だから今、桜井さんは障がい者福祉事業も行っている。
「コロナのときにはじめた仕出し弁当は今、別会社を設立し障がいのある人に就業の機会をと思い、箱詰めなどを手伝ってもらっています」。
「皆一般就労へ向けて、一生懸命、働いています。友人に頼み、1年程前からお弁当の作業が苦手な人用にと、エンジニア育成研修をしてもらいました。今は仕事を受注し始め、ホームページ作成やアプリ作成、システム開発なども行なっています。毎日、福祉事業社員と利用者さんがデザイン等分業してホームページ作成等行なっております。
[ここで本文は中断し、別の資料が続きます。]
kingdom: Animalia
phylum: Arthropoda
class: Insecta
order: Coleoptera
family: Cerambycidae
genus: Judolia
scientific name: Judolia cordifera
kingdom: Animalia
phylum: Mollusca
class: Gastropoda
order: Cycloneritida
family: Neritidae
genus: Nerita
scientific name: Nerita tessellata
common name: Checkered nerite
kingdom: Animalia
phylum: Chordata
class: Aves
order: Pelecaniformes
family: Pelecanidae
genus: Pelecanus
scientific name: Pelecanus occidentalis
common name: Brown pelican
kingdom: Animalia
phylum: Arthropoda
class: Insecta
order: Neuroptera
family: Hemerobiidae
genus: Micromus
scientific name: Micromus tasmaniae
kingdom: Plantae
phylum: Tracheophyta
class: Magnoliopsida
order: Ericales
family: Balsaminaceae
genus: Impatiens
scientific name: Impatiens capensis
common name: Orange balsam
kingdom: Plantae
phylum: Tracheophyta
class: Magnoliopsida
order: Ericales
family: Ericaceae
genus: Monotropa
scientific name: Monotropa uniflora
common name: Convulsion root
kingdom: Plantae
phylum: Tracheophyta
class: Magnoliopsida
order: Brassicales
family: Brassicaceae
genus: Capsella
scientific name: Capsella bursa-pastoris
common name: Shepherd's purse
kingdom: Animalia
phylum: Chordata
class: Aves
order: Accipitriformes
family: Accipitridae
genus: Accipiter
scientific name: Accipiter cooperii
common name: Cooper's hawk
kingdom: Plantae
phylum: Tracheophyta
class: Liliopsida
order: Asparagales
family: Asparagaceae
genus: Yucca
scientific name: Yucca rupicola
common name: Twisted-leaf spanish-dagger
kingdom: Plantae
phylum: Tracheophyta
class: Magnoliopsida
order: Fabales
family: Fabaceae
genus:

私は専門的な事は一切わからず、コードを書く事等も全く出来ないので『すごいな〜、すごいな〜』と感心しかできていないので、福祉事業会社では完全に戦力外です(笑)」。
桜井さんの話しぶりを聞くとむしろこちらが、本業に聞こえる。
「エンジニア業務の注文をとってきたり、お弁当のオーダーが増えればそのぶん、利用者さんが体験できる仕事が増え、人数も増やす事ができます」。
その一言からも桜井さんが障がい者福祉事業に注ぐ想いがわかる。
「小さなこと、できることから」と桜井さん。
しかし、その一言が重い。
いずれ、桜井さんが、そして、本業のANDDININGが念願かなって上場の鐘をならすことができれば、日本はもっと豊かになる気がする。
そのときの鐘は、私利私欲でもなく、権力の象徴でもなく、たからかに鳴らす、幸せの鐘。その鐘はどんな音色を響かせるのだろう。